Que las fiscalías de Anticorrupción y del Supremo estén preparadas para dar carpetazo a la caza despiadada a la que se ha visto sometido Don Juan Carlos no deja de ser buena noticia. Ahora se dan cuenta de que mientras fue el Jefe del Estado era inviolable, que así lo determina la ley, y que a partir de su abdicación no hay pruebas que lo inculpen. Estamos hablando tan solo de irregularidades fiscales que el propio rey se encargó de subsanar en su momento. No ha cometido robo, ni desfalco, ni crimen. No es un delincuente. No ha apoyado a ETA. No ha querido separar una parte de España del resto. No ha agredido a un miembro de la fuerza pública.
No ha ocupado casas, ni ha comerciado con drogas. Todo ha sido puro despecho de cortesana pagada por encima de su valía y maledicencias de un excomisario fullero indigno de llevar la placa. Pero ahí quedan los años que quien fuera artífice de la Transición política, colocando a España en el podio de los países más modernos, prósperos y democráticos, ha tenido que pasar sufriendo por tanta ingratitud, tanta deslealtad, tanta cobardía. Y mordiéndose los puños, que por ser quien es no debía rebajarse a responder a tales elementos de garduña.

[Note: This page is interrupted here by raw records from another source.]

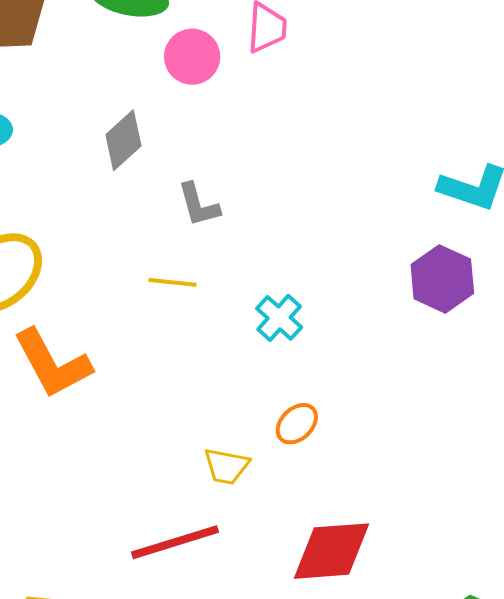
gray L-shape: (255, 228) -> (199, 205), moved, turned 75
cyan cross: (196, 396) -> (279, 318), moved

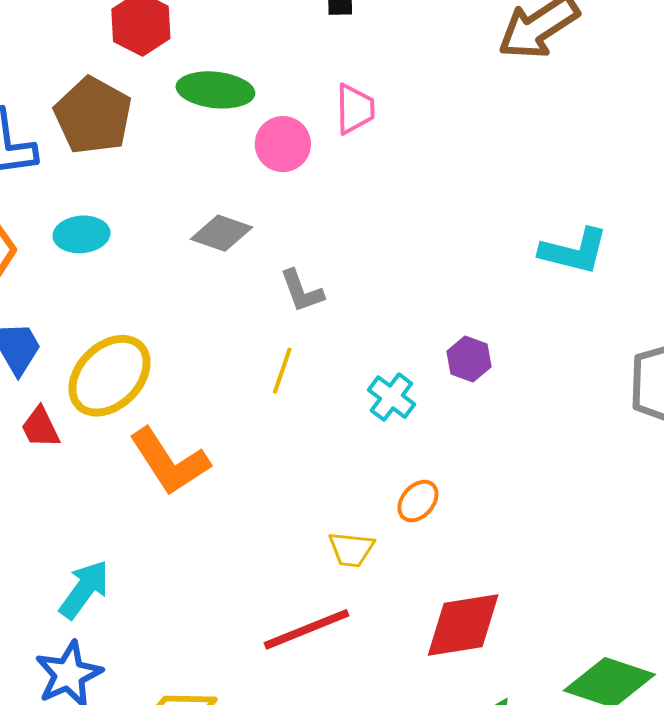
gray diamond: (123, 140) -> (221, 233), turned 66
purple hexagon: (442, 279) -> (469, 359), moved, size x0.7
yellow line: (172, 282) -> (282, 371), turned -72

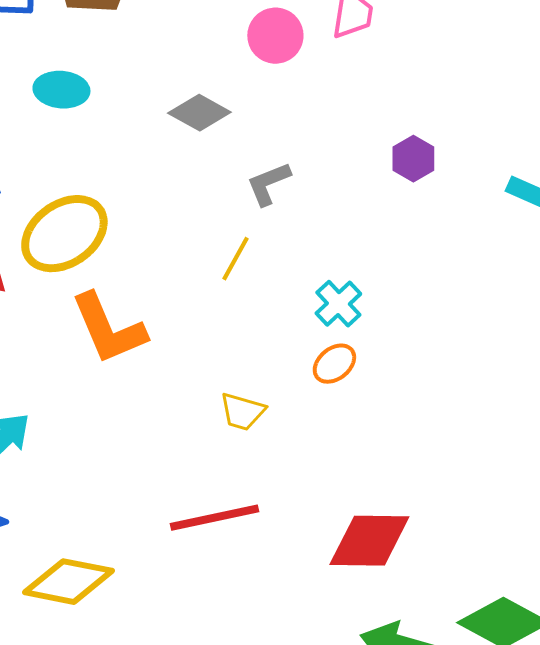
gray L-shape: (302, 291) -> (268, 184), turned 78
purple hexagon: (469, 359) -> (413, 159), moved
orange ellipse: (418, 501) -> (334, 364), moved
yellow trapezoid: (351, 549) -> (242, 412), moved

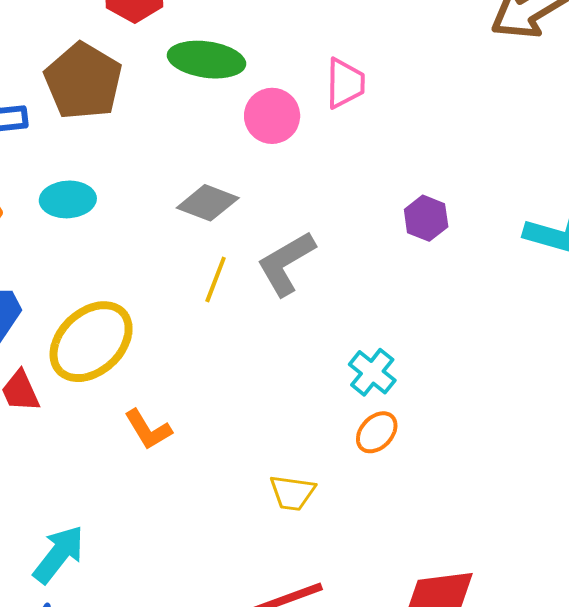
gray L-shape: (268, 184) -> (286, 263), size x1.4
yellow line: (235, 259) -> (216, 279), moved
orange L-shape: (108, 329) -> (148, 429), size x0.6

Ahora reside en Dubái, la única salida que le dejaron al prohibírsele que se instalase en el vecino Portugal. Incluso fuera de territorio nacional, la cercanía de Don Juan Carlos molestaba. Para vergüenza de muchos, aquel que todo se lo dio, aquel de quien solo recibieron una leal amistad, aquel del que se saben deudores, ha pasado a ser invisible, inexistente, poco más que un espectro del que nadie se acuerda. Allá ellos con su conciencia, si la tienen.
Pero frente a ese pelotón de cobardes existe el recuerdo agradecido y cariñoso de la mayoría de españoles, que añoramos a nuestro rey, al hombre que, según los papeles del general Emilio Alonso Manglano, se demuestra que paró el solo el intento de golpe del 23-F. A ver si se enteran los calumniadores de una puñetera vez. El hombre que supo ser rey con Arias, con Suárez, con Felipe, con Aznar y suma y sigue. Entre paréntesis, diré que si este fuera un país normal, a don Emilio se le tendría que haber levantado una estatua en cada plaza de nuestra geografía. Sigamos.
Campechanía
A Don Juan Carlos se le ha echado en cara su campechanía, como si tener cara de higo chumbo fuera virtud. Confunden esa palabra poco afortunada, campechanía, con humanidad. Porque Don Juan Carlos es profundamente humano, cordial, cercano, cálido. Es tan grande que, siendo rey, abdica de todo orgullo y se siente un español más. Yo le he visto hablar con camareros, con peones, con comerciantes, con profesores, con cualquiera, independientemente de su clase social. Y siempre, con los militares de a pie, con la tropa, con los suboficiales y con los rancheros, a los que peguntaba cuando estábamos de maniobras qué se echaba de comer aquel día. Si había Batallón y Llamada, plato legionario por antonomasia, era feliz.
Pero, digresiones aparte, tengo que decirles a quienes tanto han hecho para desprestigiarlo que el tiro les ha salido por la culata. Conforme pase el tiempo, la figura del monarca se agiganta más y más, adquiriendo la grandeza del hombre de estado que fue y del patriota que supo sacrificarlo todo, incluso la corona, por el bien de España. En los libros de Historia, los politiquillos de todo a cien apenas constituirán una nota pie de página. En cambio, Juan Carlos I ocupará páginas y más páginas por méritos propios, por la tremenda importancia que ha tenido en la constitución de la España democrática.
Es ahora cuando corresponde decir más fuerte que nunca que se le echa de menos, que queremos que regrese y que se pongan como se pongan algunos o algunas, y no me hagan citar nombres. El sitio de Su Majestad está donde siempre, entre españoles, entre los que le queremos y respetamos. Decía en reciente artículo publicado en El Mundo mi admirado general Rafael Dávila que, si el rey quisiera, algunos iban a correr la maratón de su vida. También que, en palabras del rey, “Algunos están muy contentos de que me haya ido”, añadiendo mi general que todos sabemos quiénes son. Sé que la hombría de bien de Don Juan Carlos le impedirá citar nombres. Yo tampoco lo haré. Pero sirvan estas modestas líneas para que sepa, Señor, que aquí le esperamos con esos brazos abiertos que jamás se cerraron, salvo cuando tocaba ponerse firmes y ponernos a las órdenes de Vuestra Majestad.
Y sepa que tiene en mi casa unos huevos fritos con un chorizo fetén cuando quiera. Que se le quiere y se le echa en falta.